**About this exercise**
Return the listing verbatim, images left out.

┌──

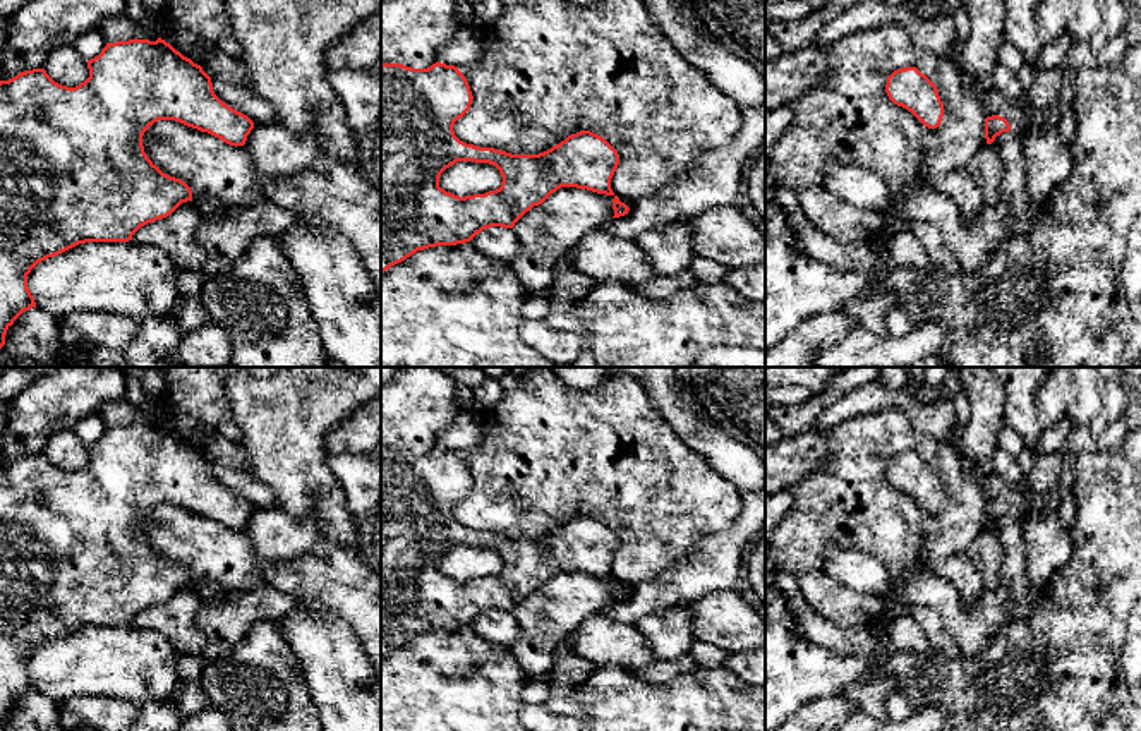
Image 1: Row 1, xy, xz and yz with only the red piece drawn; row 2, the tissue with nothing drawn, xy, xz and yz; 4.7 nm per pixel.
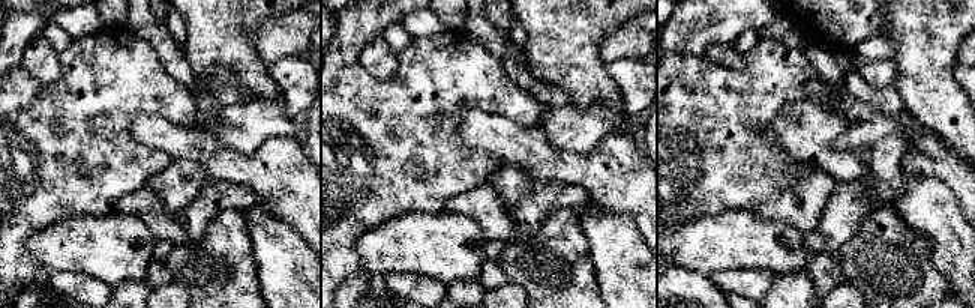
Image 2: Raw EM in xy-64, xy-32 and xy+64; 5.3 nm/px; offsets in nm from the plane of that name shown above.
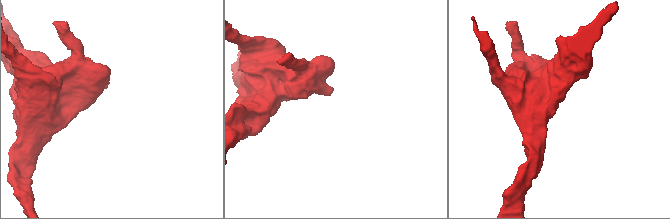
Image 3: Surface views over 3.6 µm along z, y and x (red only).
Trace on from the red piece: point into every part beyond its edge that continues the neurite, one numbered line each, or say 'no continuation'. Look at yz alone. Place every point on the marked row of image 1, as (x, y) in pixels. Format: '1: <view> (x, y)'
no continuation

└──

**Problem solution**
Image 1: Row 1, xy, xz and yz with only the red piece drawn; row 2, the tissue with nothing drawn, xy, xz and yz; 4.7 nm per pixel.
Image 2: Raw EM in xy-64, xy-32 and xy+64; 5.3 nm/px; offsets in nm from the plane of that name shown above.
Image 3: Surface views over 3.6 µm along z, y and x (red only).
Trace on from the red piece: point into every part beyond its edge that continues the neurite, one numbered line each, or say 'no continuation'. Look at yz alone. Place every point on the marked row of image 1, as (x, y) in pixels. Format: '1: <view> (x, y)'
no continuation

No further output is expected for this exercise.